# [INFORMATION SUPPLIED]
################

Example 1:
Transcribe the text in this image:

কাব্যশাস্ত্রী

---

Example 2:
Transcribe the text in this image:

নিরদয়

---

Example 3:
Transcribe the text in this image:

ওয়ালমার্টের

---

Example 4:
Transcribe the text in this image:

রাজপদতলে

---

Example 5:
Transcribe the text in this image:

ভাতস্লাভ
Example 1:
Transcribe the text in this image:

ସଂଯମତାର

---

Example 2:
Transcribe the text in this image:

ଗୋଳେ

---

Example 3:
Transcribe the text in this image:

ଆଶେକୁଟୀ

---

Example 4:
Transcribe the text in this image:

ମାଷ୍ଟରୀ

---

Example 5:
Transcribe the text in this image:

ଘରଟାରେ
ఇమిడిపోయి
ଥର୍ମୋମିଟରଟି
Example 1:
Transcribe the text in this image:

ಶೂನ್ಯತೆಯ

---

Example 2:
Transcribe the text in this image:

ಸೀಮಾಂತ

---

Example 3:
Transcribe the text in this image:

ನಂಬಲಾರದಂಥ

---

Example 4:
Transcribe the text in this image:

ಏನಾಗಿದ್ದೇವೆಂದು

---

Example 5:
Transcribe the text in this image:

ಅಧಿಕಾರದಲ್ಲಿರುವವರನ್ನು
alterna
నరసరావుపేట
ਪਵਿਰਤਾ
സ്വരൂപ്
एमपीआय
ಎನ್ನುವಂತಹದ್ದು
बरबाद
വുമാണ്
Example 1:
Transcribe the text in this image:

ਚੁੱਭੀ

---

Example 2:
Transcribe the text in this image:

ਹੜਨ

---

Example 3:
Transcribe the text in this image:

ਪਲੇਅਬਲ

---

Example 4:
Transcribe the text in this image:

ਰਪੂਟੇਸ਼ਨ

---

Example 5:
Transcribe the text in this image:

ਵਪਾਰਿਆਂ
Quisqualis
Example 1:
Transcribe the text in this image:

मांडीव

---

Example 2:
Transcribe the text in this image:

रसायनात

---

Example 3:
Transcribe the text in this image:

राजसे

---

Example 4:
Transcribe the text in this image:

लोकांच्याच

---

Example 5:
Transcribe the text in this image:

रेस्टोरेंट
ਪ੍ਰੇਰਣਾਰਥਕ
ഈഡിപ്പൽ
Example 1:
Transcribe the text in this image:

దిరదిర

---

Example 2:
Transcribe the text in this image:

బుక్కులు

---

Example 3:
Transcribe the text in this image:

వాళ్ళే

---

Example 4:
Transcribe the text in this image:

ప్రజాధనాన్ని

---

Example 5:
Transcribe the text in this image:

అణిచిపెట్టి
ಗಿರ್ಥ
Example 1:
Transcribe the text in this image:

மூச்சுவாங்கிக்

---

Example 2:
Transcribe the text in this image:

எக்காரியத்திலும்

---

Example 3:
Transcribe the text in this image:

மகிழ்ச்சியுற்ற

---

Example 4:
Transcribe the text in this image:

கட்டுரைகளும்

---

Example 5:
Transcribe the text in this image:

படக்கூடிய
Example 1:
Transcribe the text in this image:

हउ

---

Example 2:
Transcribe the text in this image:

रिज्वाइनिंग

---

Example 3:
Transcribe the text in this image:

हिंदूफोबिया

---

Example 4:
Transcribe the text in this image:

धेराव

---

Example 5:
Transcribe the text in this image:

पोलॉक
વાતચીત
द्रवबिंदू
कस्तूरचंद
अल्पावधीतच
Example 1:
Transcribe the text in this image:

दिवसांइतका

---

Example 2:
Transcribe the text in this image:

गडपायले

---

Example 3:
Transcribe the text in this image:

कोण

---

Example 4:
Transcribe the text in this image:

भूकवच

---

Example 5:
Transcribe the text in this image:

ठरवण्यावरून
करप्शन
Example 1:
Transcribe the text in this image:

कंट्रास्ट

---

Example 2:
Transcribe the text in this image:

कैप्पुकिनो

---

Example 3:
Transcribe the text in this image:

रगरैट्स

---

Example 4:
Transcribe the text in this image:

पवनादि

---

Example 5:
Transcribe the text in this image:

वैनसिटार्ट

################

Reproduce the full block of data exactly, omitting nothing.

Example 1:
Transcribe the text in this image:

কাব্যশাস্ত্রী

---

Example 2:
Transcribe the text in this image:

নিরদয়

---

Example 3:
Transcribe the text in this image:

ওয়ালমার্টের

---

Example 4:
Transcribe the text in this image:

রাজপদতলে

---

Example 5:
Transcribe the text in this image:

ভাতস্লাভ
Example 1:
Transcribe the text in this image:

ସଂଯମତାର

---

Example 2:
Transcribe the text in this image:

ଗୋଳେ

---

Example 3:
Transcribe the text in this image:

ଆଶେକୁଟୀ

---

Example 4:
Transcribe the text in this image:

ମାଷ୍ଟରୀ

---

Example 5:
Transcribe the text in this image:

ଘରଟାରେ
ఇమిడిపోయి
ଥର୍ମୋମିଟରଟି
Example 1:
Transcribe the text in this image:

ಶೂನ್ಯತೆಯ

---

Example 2:
Transcribe the text in this image:

ಸೀಮಾಂತ

---

Example 3:
Transcribe the text in this image:

ನಂಬಲಾರದಂಥ

---

Example 4:
Transcribe the text in this image:

ಏನಾಗಿದ್ದೇವೆಂದು

---

Example 5:
Transcribe the text in this image:

ಅಧಿಕಾರದಲ್ಲಿರುವವರನ್ನು
alterna
నరసరావుపేట
ਪਵਿਰਤਾ
സ്വരൂപ്
एमपीआय
ಎನ್ನುವಂತಹದ್ದು
बरबाद
വുമാണ്
Example 1:
Transcribe the text in this image:

ਚੁੱਭੀ

---

Example 2:
Transcribe the text in this image:

ਹੜਨ

---

Example 3:
Transcribe the text in this image:

ਪਲੇਅਬਲ

---

Example 4:
Transcribe the text in this image:

ਰਪੂਟੇਸ਼ਨ

---

Example 5:
Transcribe the text in this image:

ਵਪਾਰਿਆਂ
Quisqualis
Example 1:
Transcribe the text in this image:

मांडीव

---

Example 2:
Transcribe the text in this image:

रसायनात

---

Example 3:
Transcribe the text in this image:

राजसे

---

Example 4:
Transcribe the text in this image:

लोकांच्याच

---

Example 5:
Transcribe the text in this image:

रेस्टोरेंट
ਪ੍ਰੇਰਣਾਰਥਕ
ഈഡിപ്പൽ
Example 1:
Transcribe the text in this image:

దిరదిర

---

Example 2:
Transcribe the text in this image:

బుక్కులు

---

Example 3:
Transcribe the text in this image:

వాళ్ళే

---

Example 4:
Transcribe the text in this image:

ప్రజాధనాన్ని

---

Example 5:
Transcribe the text in this image:

అణిచిపెట్టి
ಗಿರ್ಥ
Example 1:
Transcribe the text in this image:

மூச்சுவாங்கிக்

---

Example 2:
Transcribe the text in this image:

எக்காரியத்திலும்

---

Example 3:
Transcribe the text in this image:

மகிழ்ச்சியுற்ற

---

Example 4:
Transcribe the text in this image:

கட்டுரைகளும்

---

Example 5:
Transcribe the text in this image:

படக்கூடிய
Example 1:
Transcribe the text in this image:

हउ

---

Example 2:
Transcribe the text in this image:

रिज्वाइनिंग

---

Example 3:
Transcribe the text in this image:

हिंदूफोबिया

---

Example 4:
Transcribe the text in this image:

धेराव

---

Example 5:
Transcribe the text in this image:

पोलॉक
વાતચીત
द्रवबिंदू
कस्तूरचंद
अल्पावधीतच
Example 1:
Transcribe the text in this image:

दिवसांइतका

---

Example 2:
Transcribe the text in this image:

गडपायले

---

Example 3:
Transcribe the text in this image:

कोण

---

Example 4:
Transcribe the text in this image:

भूकवच

---

Example 5:
Transcribe the text in this image:

ठरवण्यावरून
करप्शन
Example 1:
Transcribe the text in this image:

कंट्रास्ट

---

Example 2:
Transcribe the text in this image:

कैप्पुकिनो

---

Example 3:
Transcribe the text in this image:

रगरैट्स

---

Example 4:
Transcribe the text in this image:

पवनादि

---

Example 5:
Transcribe the text in this image:

वैनसिटार्ट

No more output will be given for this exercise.